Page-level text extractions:

* * *

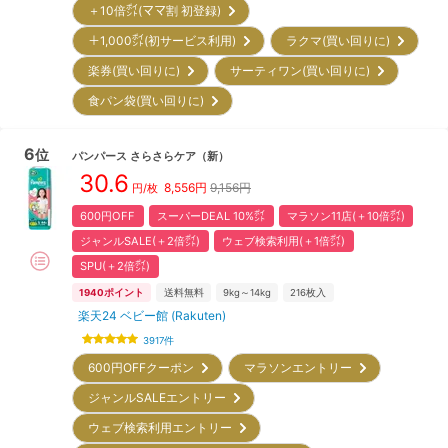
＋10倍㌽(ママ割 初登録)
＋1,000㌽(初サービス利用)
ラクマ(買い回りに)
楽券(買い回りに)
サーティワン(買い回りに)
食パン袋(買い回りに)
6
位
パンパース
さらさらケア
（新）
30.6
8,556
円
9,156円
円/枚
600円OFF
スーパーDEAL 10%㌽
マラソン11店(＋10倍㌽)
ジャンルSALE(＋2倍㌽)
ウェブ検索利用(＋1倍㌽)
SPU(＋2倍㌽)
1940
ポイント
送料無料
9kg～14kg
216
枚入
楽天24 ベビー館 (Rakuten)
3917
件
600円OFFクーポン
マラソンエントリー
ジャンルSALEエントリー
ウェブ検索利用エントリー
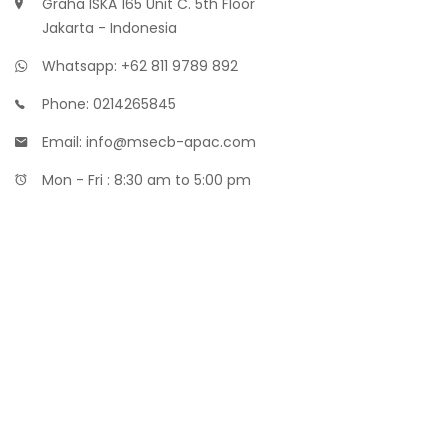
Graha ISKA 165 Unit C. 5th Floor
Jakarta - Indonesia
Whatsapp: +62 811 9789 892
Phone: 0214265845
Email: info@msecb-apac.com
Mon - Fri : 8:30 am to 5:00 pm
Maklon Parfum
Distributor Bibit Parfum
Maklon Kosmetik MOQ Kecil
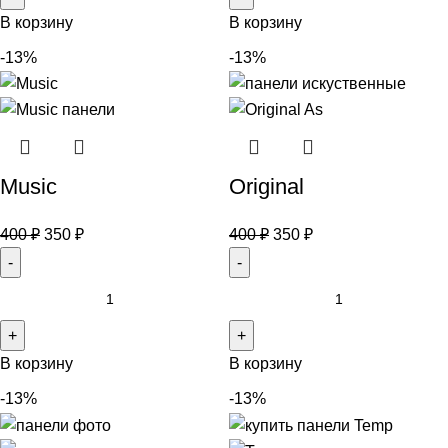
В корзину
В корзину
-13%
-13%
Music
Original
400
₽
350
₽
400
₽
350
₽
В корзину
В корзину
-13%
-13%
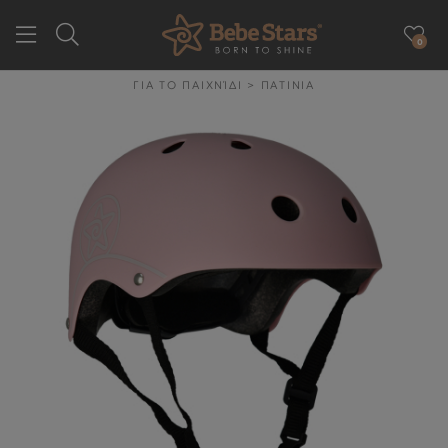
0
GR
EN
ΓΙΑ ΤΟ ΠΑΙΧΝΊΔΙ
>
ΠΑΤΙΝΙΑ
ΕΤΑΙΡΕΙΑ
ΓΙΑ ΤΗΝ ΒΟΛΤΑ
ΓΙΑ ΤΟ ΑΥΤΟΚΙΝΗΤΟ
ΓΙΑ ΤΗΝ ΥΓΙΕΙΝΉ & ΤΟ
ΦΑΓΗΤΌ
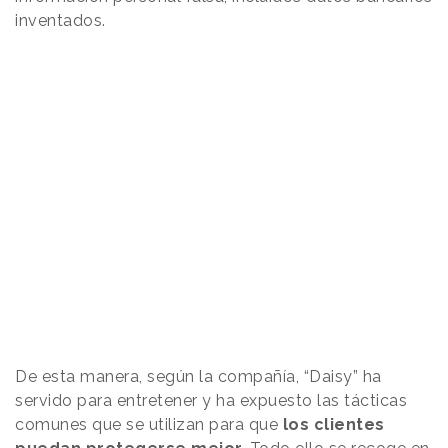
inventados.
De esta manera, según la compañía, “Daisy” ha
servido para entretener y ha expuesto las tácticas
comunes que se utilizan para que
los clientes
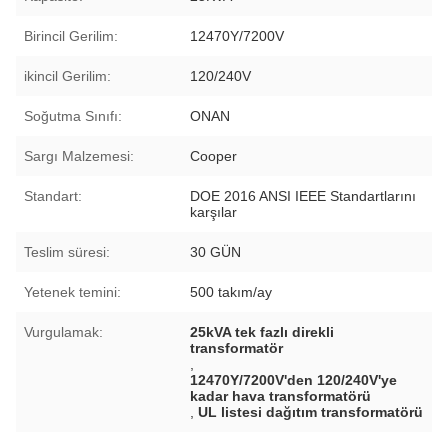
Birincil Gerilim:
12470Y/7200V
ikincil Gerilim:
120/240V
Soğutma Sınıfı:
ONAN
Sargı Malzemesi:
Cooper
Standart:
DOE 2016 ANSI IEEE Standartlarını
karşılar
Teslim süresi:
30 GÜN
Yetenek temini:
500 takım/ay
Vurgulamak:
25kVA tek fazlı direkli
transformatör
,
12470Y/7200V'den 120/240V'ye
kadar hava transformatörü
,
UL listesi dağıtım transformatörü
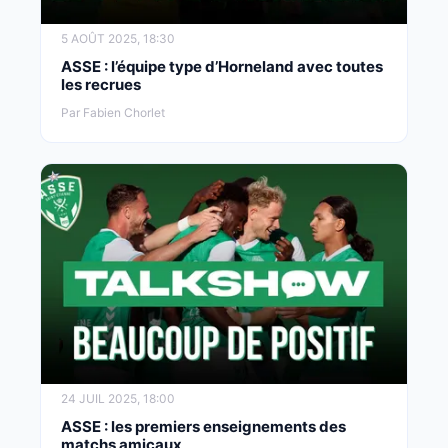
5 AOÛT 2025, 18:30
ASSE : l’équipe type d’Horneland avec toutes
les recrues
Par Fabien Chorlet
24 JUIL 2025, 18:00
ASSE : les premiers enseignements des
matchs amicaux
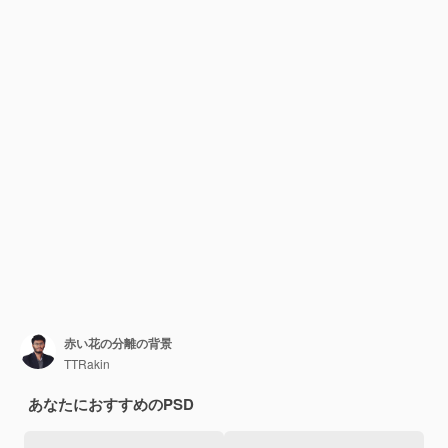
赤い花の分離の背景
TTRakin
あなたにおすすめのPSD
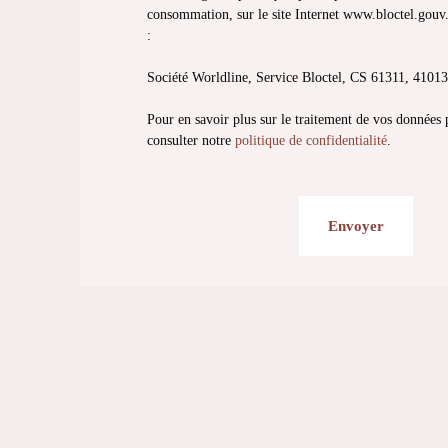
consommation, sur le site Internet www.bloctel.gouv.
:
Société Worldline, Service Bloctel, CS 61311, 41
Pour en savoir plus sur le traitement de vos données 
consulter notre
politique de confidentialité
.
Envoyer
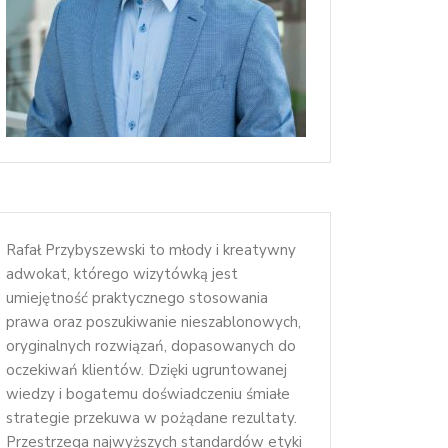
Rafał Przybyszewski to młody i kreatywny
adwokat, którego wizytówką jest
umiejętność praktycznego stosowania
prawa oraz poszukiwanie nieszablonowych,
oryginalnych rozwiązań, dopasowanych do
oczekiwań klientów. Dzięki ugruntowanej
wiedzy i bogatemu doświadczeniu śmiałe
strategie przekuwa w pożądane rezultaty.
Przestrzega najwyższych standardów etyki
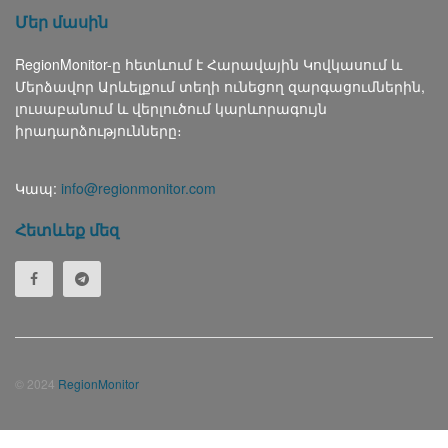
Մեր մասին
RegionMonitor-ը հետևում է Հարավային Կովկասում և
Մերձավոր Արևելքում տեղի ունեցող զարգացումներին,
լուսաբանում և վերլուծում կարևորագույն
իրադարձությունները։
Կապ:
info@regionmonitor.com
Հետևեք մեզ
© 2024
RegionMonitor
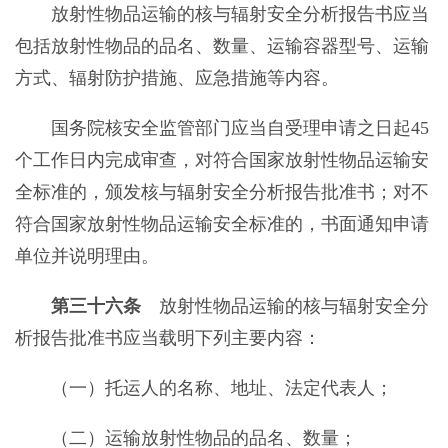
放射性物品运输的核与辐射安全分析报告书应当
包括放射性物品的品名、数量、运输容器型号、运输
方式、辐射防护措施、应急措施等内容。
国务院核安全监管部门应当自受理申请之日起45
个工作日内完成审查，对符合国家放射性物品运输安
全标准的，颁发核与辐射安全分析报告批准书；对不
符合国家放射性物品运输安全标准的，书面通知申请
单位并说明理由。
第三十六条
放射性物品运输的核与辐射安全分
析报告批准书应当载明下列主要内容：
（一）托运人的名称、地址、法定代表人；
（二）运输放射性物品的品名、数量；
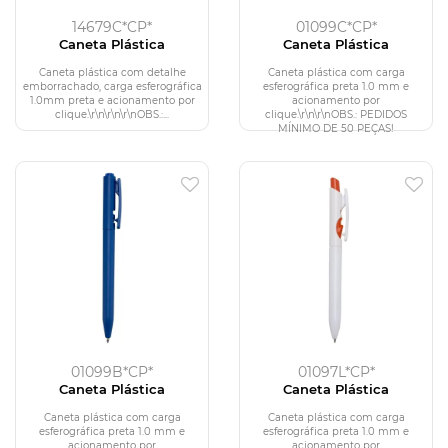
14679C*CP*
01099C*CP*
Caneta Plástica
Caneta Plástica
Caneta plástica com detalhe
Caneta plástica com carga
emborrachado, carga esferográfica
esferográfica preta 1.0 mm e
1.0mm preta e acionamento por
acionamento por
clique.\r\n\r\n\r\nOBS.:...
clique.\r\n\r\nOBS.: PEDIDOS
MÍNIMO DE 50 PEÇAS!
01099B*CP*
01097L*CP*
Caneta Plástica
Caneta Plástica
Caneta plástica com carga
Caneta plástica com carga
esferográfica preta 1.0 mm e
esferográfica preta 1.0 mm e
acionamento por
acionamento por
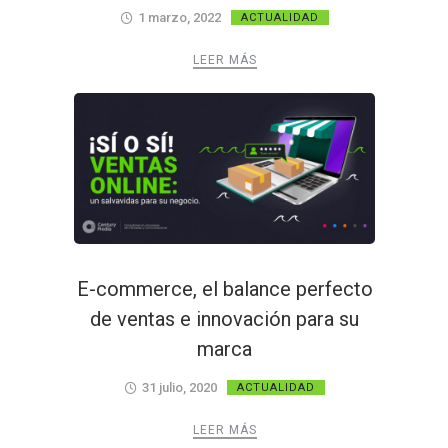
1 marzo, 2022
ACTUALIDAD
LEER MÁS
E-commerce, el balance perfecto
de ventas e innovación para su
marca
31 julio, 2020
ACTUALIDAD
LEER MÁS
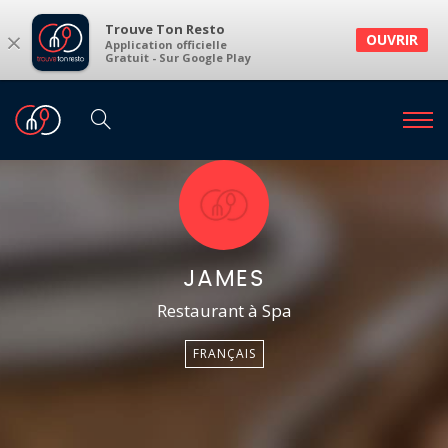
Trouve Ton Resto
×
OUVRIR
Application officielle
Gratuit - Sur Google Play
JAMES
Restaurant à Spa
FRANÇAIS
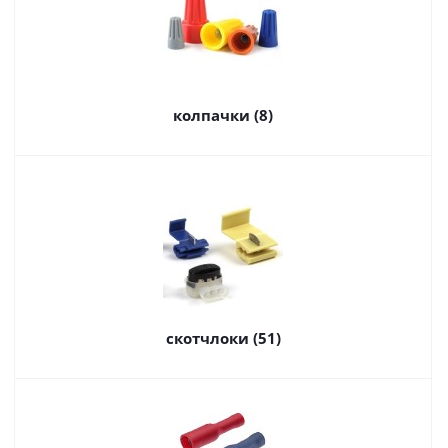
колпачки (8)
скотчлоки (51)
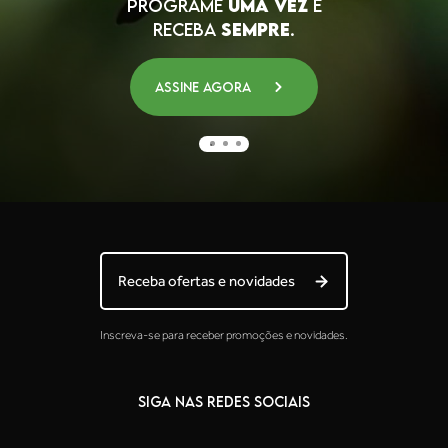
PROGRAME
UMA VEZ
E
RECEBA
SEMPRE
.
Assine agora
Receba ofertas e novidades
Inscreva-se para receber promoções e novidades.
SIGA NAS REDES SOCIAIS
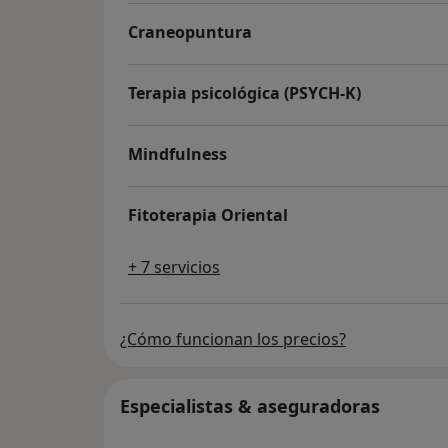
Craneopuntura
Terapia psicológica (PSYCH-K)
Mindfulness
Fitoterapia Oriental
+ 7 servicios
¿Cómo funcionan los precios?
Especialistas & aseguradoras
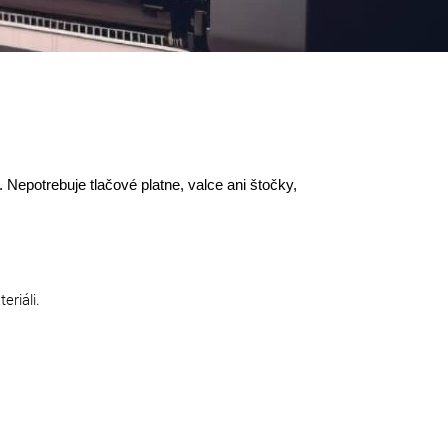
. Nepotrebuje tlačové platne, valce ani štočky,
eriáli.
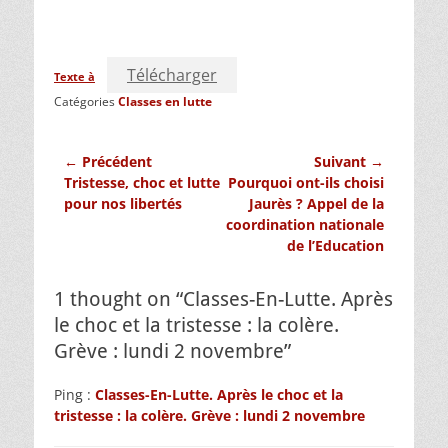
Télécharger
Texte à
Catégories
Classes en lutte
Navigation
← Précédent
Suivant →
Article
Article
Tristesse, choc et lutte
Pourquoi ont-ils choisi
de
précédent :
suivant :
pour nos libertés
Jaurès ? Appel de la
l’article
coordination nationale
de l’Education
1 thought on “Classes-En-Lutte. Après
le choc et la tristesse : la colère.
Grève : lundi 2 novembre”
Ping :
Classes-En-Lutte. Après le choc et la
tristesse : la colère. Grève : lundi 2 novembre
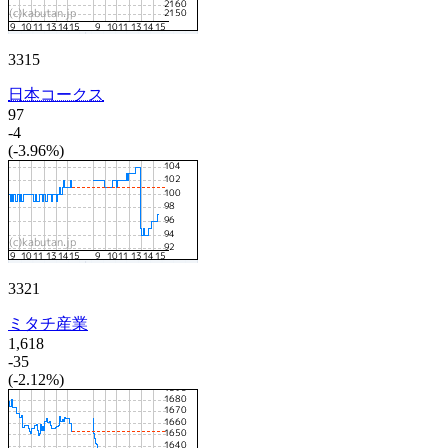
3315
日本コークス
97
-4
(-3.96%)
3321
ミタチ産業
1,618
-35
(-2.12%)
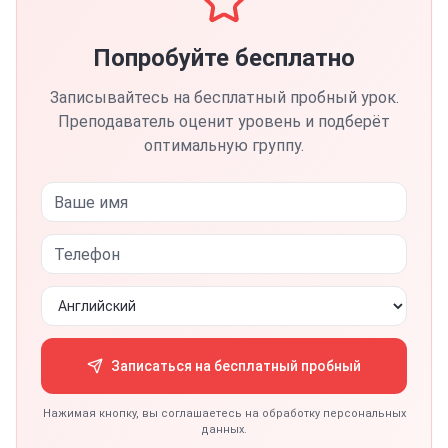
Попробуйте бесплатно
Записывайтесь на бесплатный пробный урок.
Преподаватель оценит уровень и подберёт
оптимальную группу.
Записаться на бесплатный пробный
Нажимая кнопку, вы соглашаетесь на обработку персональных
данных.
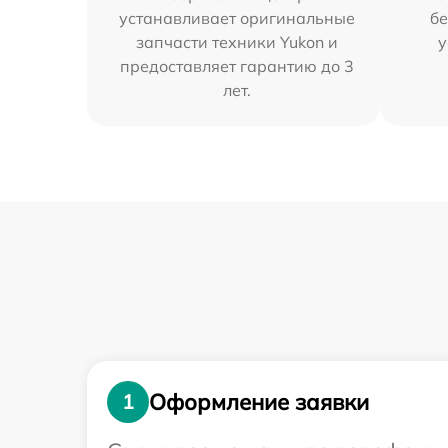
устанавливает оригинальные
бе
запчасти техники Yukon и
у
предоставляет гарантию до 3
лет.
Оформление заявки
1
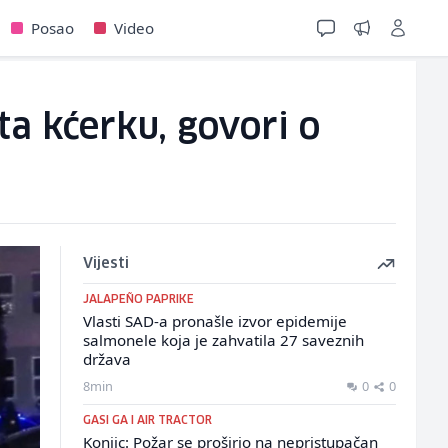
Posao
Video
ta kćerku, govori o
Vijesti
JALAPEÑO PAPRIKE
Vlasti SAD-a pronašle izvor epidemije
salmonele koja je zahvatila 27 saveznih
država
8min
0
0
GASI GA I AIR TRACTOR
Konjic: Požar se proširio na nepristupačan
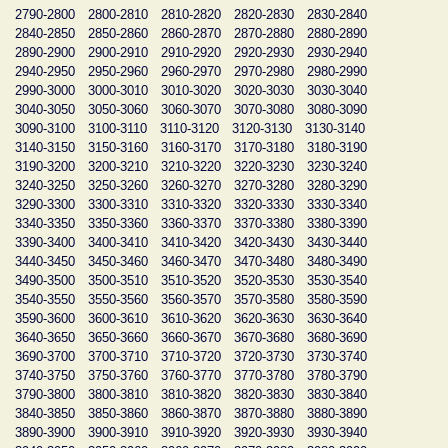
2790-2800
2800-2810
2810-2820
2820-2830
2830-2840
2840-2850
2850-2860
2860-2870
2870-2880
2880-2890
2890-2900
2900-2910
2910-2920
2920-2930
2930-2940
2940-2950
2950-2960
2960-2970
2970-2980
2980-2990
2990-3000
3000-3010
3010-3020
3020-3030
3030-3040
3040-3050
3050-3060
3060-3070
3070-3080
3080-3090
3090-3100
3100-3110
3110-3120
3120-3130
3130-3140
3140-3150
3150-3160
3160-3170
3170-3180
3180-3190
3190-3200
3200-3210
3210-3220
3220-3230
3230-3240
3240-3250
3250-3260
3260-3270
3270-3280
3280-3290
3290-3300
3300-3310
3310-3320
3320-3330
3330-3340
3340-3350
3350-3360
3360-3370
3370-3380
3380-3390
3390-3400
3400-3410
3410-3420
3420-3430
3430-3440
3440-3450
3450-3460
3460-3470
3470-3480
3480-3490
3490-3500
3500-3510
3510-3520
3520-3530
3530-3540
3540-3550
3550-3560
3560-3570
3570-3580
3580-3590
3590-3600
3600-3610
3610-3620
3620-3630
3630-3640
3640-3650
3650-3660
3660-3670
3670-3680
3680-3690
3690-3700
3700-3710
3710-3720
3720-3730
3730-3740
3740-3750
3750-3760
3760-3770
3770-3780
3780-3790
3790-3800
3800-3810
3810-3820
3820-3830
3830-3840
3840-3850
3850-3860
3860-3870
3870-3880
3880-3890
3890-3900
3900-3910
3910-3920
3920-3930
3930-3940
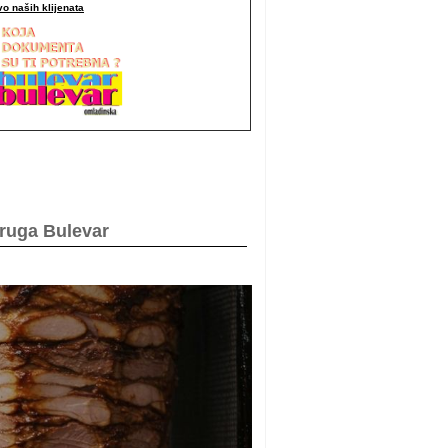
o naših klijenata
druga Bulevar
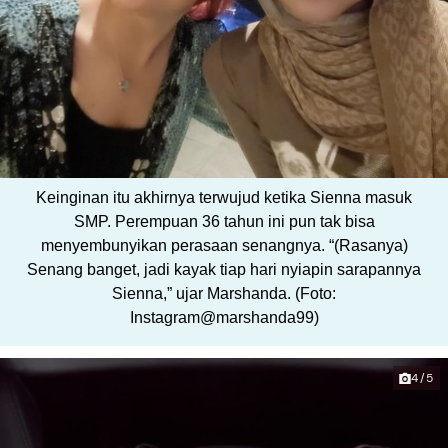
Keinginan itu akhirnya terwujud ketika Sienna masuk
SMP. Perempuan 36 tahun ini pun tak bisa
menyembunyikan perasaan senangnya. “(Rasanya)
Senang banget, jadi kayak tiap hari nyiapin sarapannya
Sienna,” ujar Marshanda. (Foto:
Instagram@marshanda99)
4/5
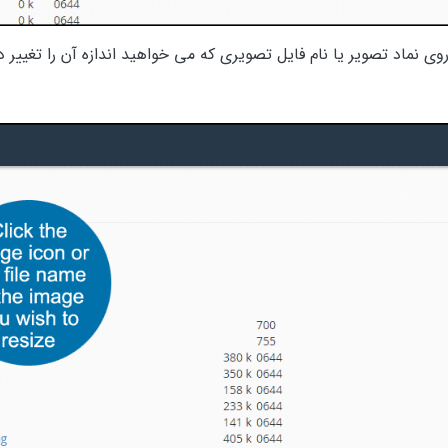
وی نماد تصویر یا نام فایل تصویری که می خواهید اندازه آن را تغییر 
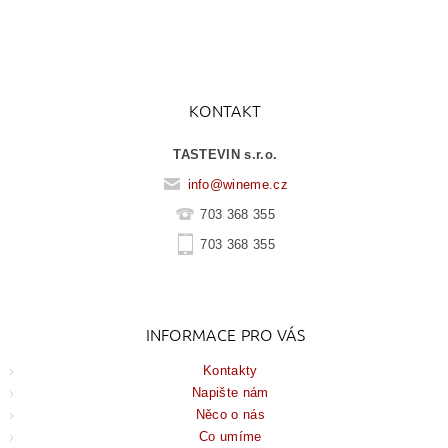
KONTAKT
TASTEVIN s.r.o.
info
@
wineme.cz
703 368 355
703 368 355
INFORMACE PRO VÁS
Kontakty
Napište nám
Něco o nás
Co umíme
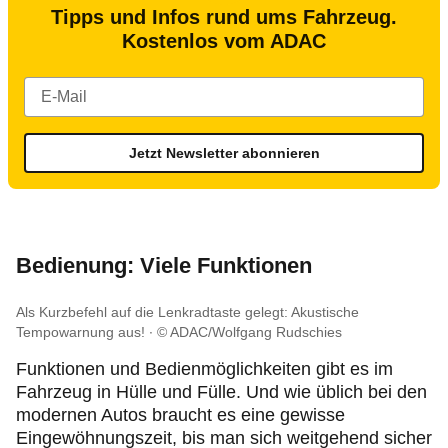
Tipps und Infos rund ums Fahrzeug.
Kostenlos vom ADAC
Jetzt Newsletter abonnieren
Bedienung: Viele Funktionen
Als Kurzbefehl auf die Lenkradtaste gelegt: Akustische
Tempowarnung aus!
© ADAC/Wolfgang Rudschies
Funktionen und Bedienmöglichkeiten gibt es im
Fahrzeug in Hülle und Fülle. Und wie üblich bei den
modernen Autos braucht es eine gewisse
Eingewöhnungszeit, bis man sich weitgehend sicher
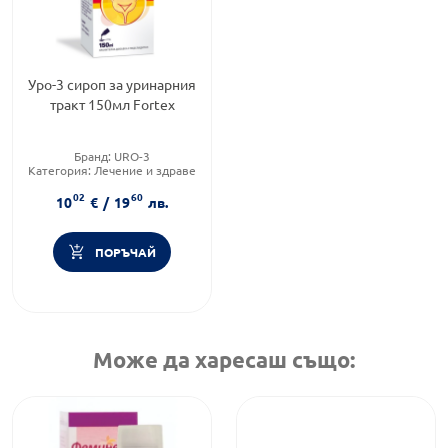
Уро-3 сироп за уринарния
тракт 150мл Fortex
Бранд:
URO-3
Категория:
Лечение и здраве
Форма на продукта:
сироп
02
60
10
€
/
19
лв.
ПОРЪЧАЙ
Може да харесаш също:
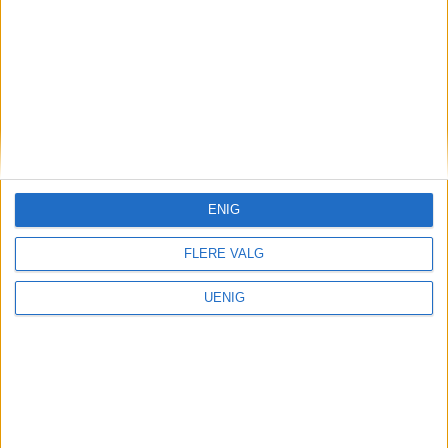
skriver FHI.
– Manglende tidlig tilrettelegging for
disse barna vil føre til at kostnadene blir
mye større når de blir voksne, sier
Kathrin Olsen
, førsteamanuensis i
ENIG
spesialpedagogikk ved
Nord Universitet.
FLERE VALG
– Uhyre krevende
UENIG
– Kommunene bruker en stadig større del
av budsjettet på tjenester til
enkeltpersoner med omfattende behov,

* * *

WORK TASK: Both the first line of the records above and the line containing "les recrues" belong in the copy; please return them and every line between, exactly, minus the pictures.

WRITTEN RESPONSE:
＋10倍㌽(ママ割 初登録)
＋1,000㌽(初サービス利用)
ラクマ(買い回りに)
楽券(買い回りに)
サーティワン(買い回りに)
食パン袋(買い回りに)
6
位
パンパース
さらさらケア
（新）
30.6
8,556
円
9,156円
円/枚
600円OFF
スーパーDEAL 10%㌽
マラソン11店(＋10倍㌽)
ジャンルSALE(＋2倍㌽)
ウェブ検索利用(＋1倍㌽)
SPU(＋2倍㌽)
1940
ポイント
送料無料
9kg～14kg
216
枚入
楽天24 ベビー館 (Rakuten)
3917
件
600円OFFクーポン
マラソンエントリー
ジャンルSALEエントリー
ウェブ検索利用エントリー
Graha ISKA 165 Unit C. 5th Floor
Jakarta - Indonesia
Whatsapp: +62 811 9789 892
Phone: 0214265845
Email: info@msecb-apac.com
Mon - Fri : 8:30 am to 5:00 pm
Maklon Parfum
Distributor Bibit Parfum
Maklon Kosmetik MOQ Kecil
В корзину
В корзину
-13%
-13%
Music
Original
400
₽
350
₽
400
₽
350
₽
В корзину
В корзину
-13%
-13%
0
GR
EN
ΓΙΑ ΤΟ ΠΑΙΧΝΊΔΙ
>
ΠΑΤΙΝΙΑ
ΕΤΑΙΡΕΙΑ
ΓΙΑ ΤΗΝ ΒΟΛΤΑ
ΓΙΑ ΤΟ ΑΥΤΟΚΙΝΗΤΟ
ΓΙΑ ΤΗΝ ΥΓΙΕΙΝΉ & ΤΟ
ΦΑΓΗΤΌ
inventados.
De esta manera, según la compañía, “Daisy” ha
servido para entretener y ha expuesto las tácticas
comunes que se utilizan para que
los clientes
Birincil Gerilim:
12470Y/7200V
ikincil Gerilim:
120/240V
Soğutma Sınıfı:
ONAN
Sargı Malzemesi:
Cooper
Standart:
DOE 2016 ANSI IEEE Standartlarını
karşılar
Teslim süresi:
30 GÜN
Yetenek temini:
500 takım/ay
Vurgulamak:
25kVA tek fazlı direkli
transformatör
,
12470Y/7200V'den 120/240V'ye
kadar hava transformatörü
,
UL listesi dağıtım transformatörü
5 AOÛT 2025, 18:30
ASSE : l’équipe type d’Horneland avec toutes
les recrues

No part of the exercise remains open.